The Roles and Users tab appears in the left pane of the Security Administrator system screen. See Figure 1.
When you select a user or role on the Roles and Users tab, the category-based permissions appear in the right pane. To provide more capabilities to the user or role, see Assigning Category-Based Permissions to a User or Role and System Access Privileges.
Consider the following when creating user accounts and assigning roles:
- The users must have one or more roles in the system. The default role for a new user is USER. The USER role is granted read-only access (View Action set) to the General category.
- You may not delete or rename the predefined set of users; however, you may add or remove the predefined users (except the MetasysSysAgent and BasicSysAgent) to or from roles and copy the users. You can view the Access Permissions and Properties of the predefined users but not edit them.
- You may not delete or rename the predefined set of roles; however, Standard administrators may add or remove users (except the MetasysSysAgent and BasicSysAgent) to or from the roles and copy the roles. You can view the Access Permissions on the predefined roles but not edit them.

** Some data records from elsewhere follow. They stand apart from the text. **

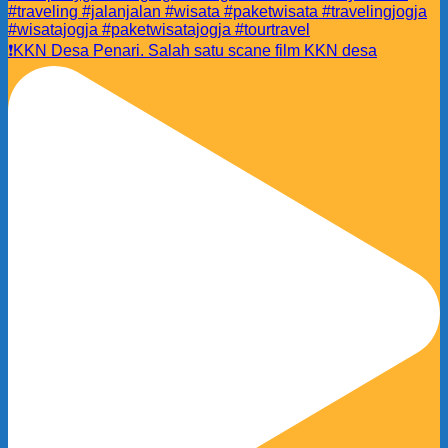
❗️KKN Desa Penari. Salah satu scane film KKN desa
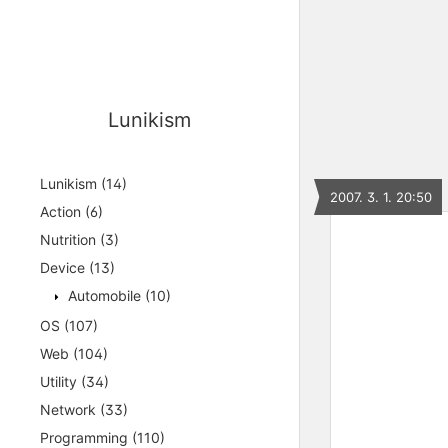
Lunikism
Lunikism
(14)
2007. 3. 1. 20:50
Action
(6)
Nutrition
(3)
Device
(13)
Automobile
(10)
OS
(107)
Web
(104)
Utility
(34)
Network
(33)
Programming
(110)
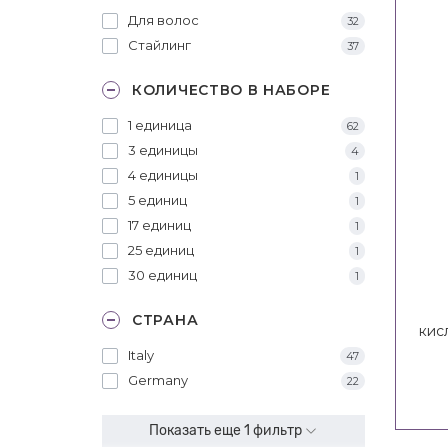
Для волос
32
Стайлинг
37
КОЛИЧЕСТВО В НАБОРЕ
1 единица
62
3 единицы
4
4 единицы
1
5 единиц
1
17 единиц
1
25 единиц
1
30 единиц
1
СТРАНА
кис
IN
Italy
47
Germany
22
Показать еще 1 фильтр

- You cannot delete the ADMINISTRATOR role. You cannot delete or remove the MetasysSysAgent or BasicSysAgent administrator account from the system.
- The OPERATOR, ADMINISTRATOR, USER, and MAINTENANCE roles can be copied and then modified. When you copy these roles, the permissions for those roles are copied as well.
Figure 1 shows a summarized view of a user’s permissions, indicating the permissions provided by roles and the permissions directly assigned to the user. The two-headed icon indicates the permission is from the role level. The green check mark indicates that the permissions are from the user level. Figure 1 shows the relationship between role and user for the user shown in Figure 1.